*TEXTE FOURNI*:
╭──

5 septembre 1970
L'AGENDA TERRIBLE
(Mère a l'air épuisée. Elle parle très difficilement, comme à bout de souffle.)
Moi, je n'ai rien à dire; si toi, tu as à demander, je peux un peu parler.
(long silence Mère a une respiration haletante)
Et alors, qu'est-ce que tu dis?
La dernière fois, quand tu as parlé de cette longue période, tu as dit que ce qui s'était passé, c'était à la fois quelque chose de formidable et... presque «imbécile», tellement c'est simple – tu as dit: «presque imbécile».
Je ne me souviens pas.
C'est à la fois formidable et... presque imbécile tellement c'est simple.
Seulement il y a eu... Pour la première fois, le cerveau a été

 

affecté, dans le sens que j'ai des mouvements incontrôlés. J'arrive à les contrôler, mais... c'est très ennuyeux. Et je passe absolument des nuits sans sommeil, à cause de cela. Je suis obligée de rester éveillée pour... Mais il est arrivé quelque chose – le jour où tu es venu, c'était quel jour?
Mercredi.
Mercredi soir, j'étais comme cela, couchée et sans sommeil, lorsque tout d'un coup, j'ai vu un Saint Pierre en face de moi et, de lui, sortaient des rayons qui venaient vers moi. Alors j'ai compris qu'ils ont fait de la magie. Et sur le moment, j'étais tout à fait... (comment dire?) comme... tu sais, comme désespérée – j'étais fatiguée et... Lorsque (Mère prend son front entre ses mains et reste longtemps silencieuse)...

╰──

*BLOC DE DONNÉES*:
╭──

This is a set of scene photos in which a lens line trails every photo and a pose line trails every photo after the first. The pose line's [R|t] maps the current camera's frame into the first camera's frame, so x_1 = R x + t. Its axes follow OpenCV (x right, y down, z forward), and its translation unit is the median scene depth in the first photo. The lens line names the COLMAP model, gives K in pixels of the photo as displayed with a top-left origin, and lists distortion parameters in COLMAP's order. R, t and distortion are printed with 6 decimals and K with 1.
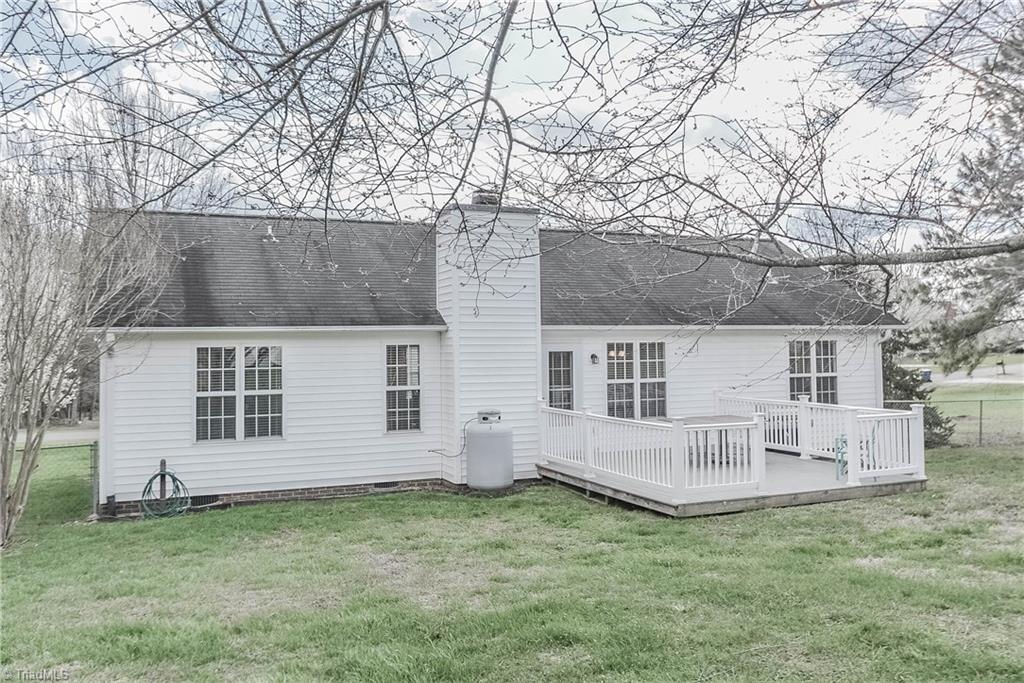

╰──

*CONSIGNE*:
Pour chacune des affirmations suivantes, dites si elle concorde avec l'entretien du 5 septembre 1970, en répondant par oui ou par non et en citant exactement les mots du texte qui permettent de trancher.
1. Mère se rappelle avoir qualifié ce qui s'est passé de «presque imbécile».
2. Les mouvements incontrôlés empêchent Mère de dormir la nuit.
3. La vision de Saint Pierre est survenue un mercredi soir.

*CORRIGÉ*:
1. Non : « Je ne me souviens pas. »
2. Oui : « j'ai des mouvements incontrôlés » et « je passe absolument des nuits sans sommeil, à cause de cela ».
3. Oui : « Mercredi soir, j'étais comme cela, couchée et sans sommeil, lorsque tout d'un coup, j'ai vu un Saint Pierre en face de moi ».